Despite early hype—Launchcoin rallied 5,000% from sales—the platform faced challenges. Volatility, founder token dumps, and sniper bots eroded trust, leading to overhauls like 24-hour fee blocks. Ultimately, it struggled to sustain momentum amid memecoin market saturation, low quality of startups and the lack of incentives for the founders to continue building it as the fees they earned from the trading volumes of their token alone was a lot.
Lessons Learned: Building the Perfect Startup/Private Equity Platform
Drawing from these platforms, an ideal hybrid would blend traditional stability with crypto agility. Core features include:
- Low Barriers and Inclusivity: Like ADDX and Arta's fractional investing, but with Launchcoin's no-KYC social onboarding and Legion's merit-based allocation to empower retail without accreditation walls.
- Compliance and Anti-Rug Safeguards: MiCA/SEC-inspired regulations from Legion/CoinList, plus vesting schedules, community voting (Echo-style), and monthly fee caps (e.g., $10k) to prevent dumps, as seen in Launchcoin's pitfalls.
- Revenue Sharing and Sustainability: Innovate on Launchcoin's fee model (2.5% trading fees routed to founders' native chains) with escrow for excess, ensuring predictable funding without incentivizing quick exits.

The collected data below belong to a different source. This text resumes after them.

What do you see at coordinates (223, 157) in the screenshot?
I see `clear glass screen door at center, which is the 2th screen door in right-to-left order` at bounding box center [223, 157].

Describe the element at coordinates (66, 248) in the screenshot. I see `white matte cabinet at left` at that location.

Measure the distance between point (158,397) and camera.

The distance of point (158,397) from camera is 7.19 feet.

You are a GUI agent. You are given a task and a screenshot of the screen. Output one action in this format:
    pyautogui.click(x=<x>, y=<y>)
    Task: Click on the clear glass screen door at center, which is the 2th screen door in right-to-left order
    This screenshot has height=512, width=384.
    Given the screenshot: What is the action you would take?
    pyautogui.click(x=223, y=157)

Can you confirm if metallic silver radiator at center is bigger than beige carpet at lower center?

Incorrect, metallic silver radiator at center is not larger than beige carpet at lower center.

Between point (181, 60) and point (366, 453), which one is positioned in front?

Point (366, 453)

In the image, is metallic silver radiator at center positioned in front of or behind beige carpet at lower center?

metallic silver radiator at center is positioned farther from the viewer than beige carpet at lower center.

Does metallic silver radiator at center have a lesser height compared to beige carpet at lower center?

- Tech-Enabled Seamlessness: Chain-agnostic abstraction (e.g., bridges like Wormhole), account abstraction for wallet-less access, and analytics dashboards for portfolio tracking.
- Merit and Community Focus: Reputation systems from Legion/Echo to reward active participants, combined with CoinList's quality vetting to filter high-potential projects.
This platform would be mobile first for 24/7 global access, integrating fiat on-ramps and social verification to bridge web2 users.
The Future: Web2 Embraces Web3 Tokenization
This spectrum's trajectory points to widespread web2 adoption of web3 via tokenized private equity. Platforms like Coinbase and Robinhood are already tokenizing stocks for constant accessibility; extending this to startups democratizes funding, allowing retail crowds to back early-stage ventures without VC gatekeepers. Startups gain alternative capital through sustainable fees and communities, reducing reliance on dilutive rounds.
In early 2025, memecoins drive 65% of Solana DEX volume, signaling tokenization's potential. The perfect platform could unlock trillions in private markets, creating a win for equitable finance.